Yes, Your Brain Certainly Is a Computer

Did you hear the news, Victoria? Over in the States those clever Yanks have invented a flying machine!
– A flying machine! Good heavens! What kind of feathers does it have?
– Feathers? It has no feathers.
– Well, then, it cannot fly. Everyone knows that things that fly have feathers. It is preposterous to claim that something can fly without them.

And interestingly, here Epstein reviewing George Zarkadakis book on AI et al (now on order). Pigliucci was also at #HTLGI (next post). And, I responded to a few tweeted comments from Zarkadakis talking on transhumanism and related topics at BHA2016. And more from Zarkadakis. I’ll say more when I’ve read his book. I may be some time – I’ve read most of it but so far it feels like the usual breathless hype round AI.

And – Zarkadakis again – I support his disagreement with Musk over the sci-fi idea of an AI “Singularity” as a threat to humanity – but do NOT agree with his reasoning that machines cannot be conscious or have conscious intelligence as opposed to machine automation. Of course machines can become properly intelligent and conscious – they will have “real intelligence” when they do. Most so-called AI is simply unconscious automation.]

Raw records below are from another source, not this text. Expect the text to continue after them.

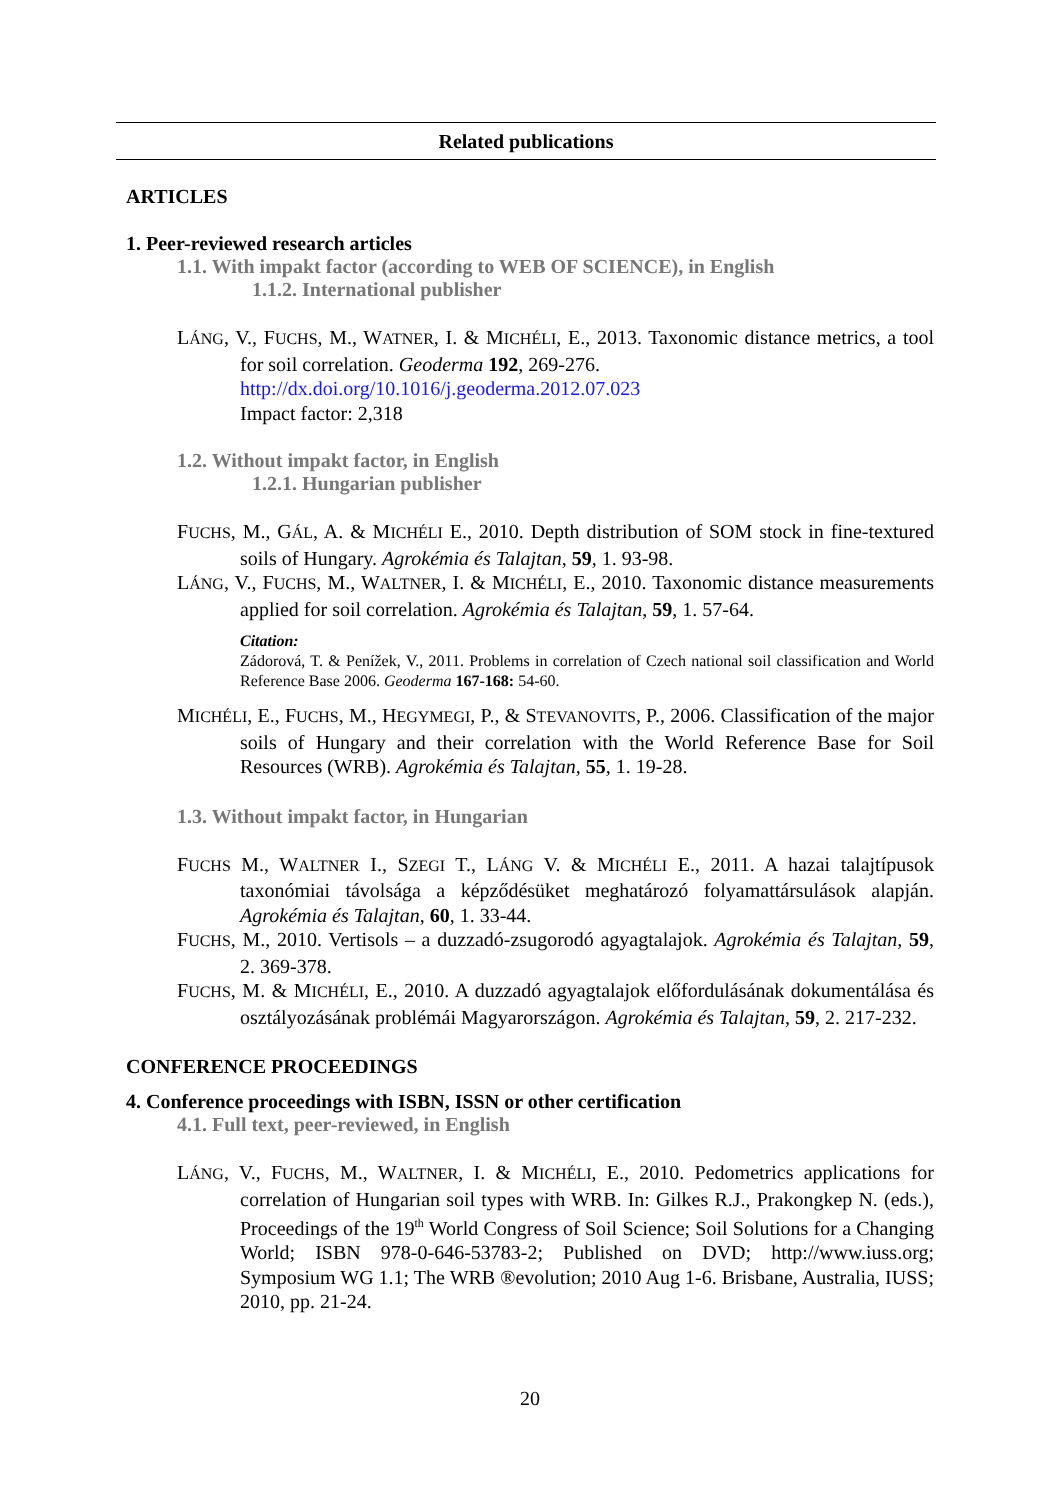Related publications
ARTICLES
1. Peer-reviewed research articles
1.1. With impakt factor (according to WEB OF SCIENCE), in English
1.1.2. International publisher
LÁNG, V., FUCHS, M., WATNER, I. & MICHÉLI, E., 2013. Taxonomic distance metrics, a tool for soil correlation. Geoderma 192, 269-276.
http://dx.doi.org/10.1016/j.geoderma.2012.07.023
Impact factor: 2,318
1.2. Without impakt factor, in English
1.2.1. Hungarian publisher
FUCHS, M., GÁL, A. & MICHÉLI E., 2010. Depth distribution of SOM stock in fine-textured soils of Hungary. Agrokémia és Talajtan, 59, 1. 93-98.
LÁNG, V., FUCHS, M., WALTNER, I. & MICHÉLI, E., 2010. Taxonomic distance measurements applied for soil correlation. Agrokémia és Talajtan, 59, 1. 57-64.
Citation:
Zádorová, T. & Penížek, V., 2011. Problems in correlation of Czech national soil classification and World Reference Base 2006. Geoderma 167-168: 54-60.
MICHÉLI, E., FUCHS, M., HEGYMEGI, P., & STEVANOVITS, P., 2006. Classification of the major soils of Hungary and their correlation with the World Reference Base for Soil Resources (WRB). Agrokémia és Talajtan, 55, 1. 19-28.
1.3. Without impakt factor, in Hungarian
FUCHS M., WALTNER I., SZEGI T., LÁNG V. & MICHÉLI E., 2011. A hazai talajtípusok taxonómiai távolsága a képződésüket meghatározó folyamattársulások alapján. Agrokémia és Talajtan, 60, 1. 33-44.
FUCHS, M., 2010. Vertisols – a duzzadó-zsugorodó agyagtalajok. Agrokémia és Talajtan, 59, 2. 369-378.
FUCHS, M. & MICHÉLI, E., 2010. A duzzadó agyagtalajok előfordulásának dokumentálása és osztályozásának problémái Magyarországon. Agrokémia és Talajtan, 59, 2. 217-232.
CONFERENCE PROCEEDINGS
4. Conference proceedings with ISBN, ISSN or other certification
4.1. Full text, peer-reviewed, in English
LÁNG, V., FUCHS, M., WALTNER, I. & MICHÉLI, E., 2010. Pedometrics applications for correlation of Hungarian soil types with WRB. In: Gilkes R.J., Prakongkep N. (eds.), Proceedings of the 19<sup>th</sup> World Congress of Soil Science; Soil Solutions for a Changing World; ISBN 978-0-646-53783-2; Published on DVD; http://www.iuss.org; Symposium WG 1.1; The WRB ®evolution; 2010 Aug 1-6. Brisbane, Australia, IUSS; 2010, pp. 21-24.
20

X-Plane – the Liminal Layer

Vaguely (subconscious irony) aware of David Gray’s upcoming Liminal Thinking publication, and reminded today by a Facebook post from Johnnie Moore (which itself has a hat tip to Jon Husband) that set me thinking – a riff linking some thinking, rather than any deep reading of the references (yet).

Johnnie’s trigger was “Tyranny of the explicit” which obviously resonated with my whole agenda. The memetic problem that we over-value the explicit, demand the implicit is made explicit, because it’s much easier to count, express, communicate, manipulate, select and validate explicit forms than simply accept the implicit. Our culture – the objective memeplex – rejects acceptance of the implicit. Ease-of-argument wins over value-of-content. (Obviously very consistent with my current Wittgensteinian Logical methods vs Language games vein of work, but that’s not the riff here.)

No, what fired off the links was the Liminal Thinking graphic on David’s web pages, presumably in his book:

Culture OS 016

The thing is the 3-layer model is my “everything comes in 3 layers, even the layers” mantra. Any “layer” of anything has three aspects, itself and interfaces to two others. This is useful anytime we express conceptual models in 2D or 3D views representing lines and surfaces, as we do mentally all the time whether we capture them explicitly or not (whiteboard, powerpoint, any information model in any publishable form – see “ease” memetic point above). But that’s a generic point. (XPLANE is the branding of David’s consulting business, which obviously uses his liminal thinking thinking – an obvious allusion.)

The specific important point is that this particular

Conscious <> Liminal <> Unconscious

3-layer model of thinking maps in an interesting way to a particular physical model of the brain

Left Hemisphere <> Corpus Callosum <> Right Hemisphere

Now, left-right brain myths won’t go away, even though many now find it easier to simply dismiss such ideas. The point is explicit myths about left-right brain differences are wrong. What is important is their three-layer architecture, not their differences. The interface mediates how processing in the two halves communicate with each other and keeps different forms of thought processing separate at any given time. Apart from some major, broad specialisations of dedicated connections, most of the cortex is generic and plastic enough to be involved in any kind of processing of any topics of consideration at any time – but the architecture is always there to enable joined-up thinking. (See Iain McGilchrist) Pretty sure the real (best) conceptual model of thinking has to be:

Particular & Explicit <> Liminal (Interfacing) <> Abstract & Implicit

The problem looks like explicit dominating the implicit, but in fact they interact not directly, through a zero-substance interface, but through a significant and substantial interface in which important processing happens. How literally the conceptual maps to the physical is not important – ie our physical models are ultimately conceptual (informational) anyway. Liminal thinking processes are worth understanding, valuing and learning to use.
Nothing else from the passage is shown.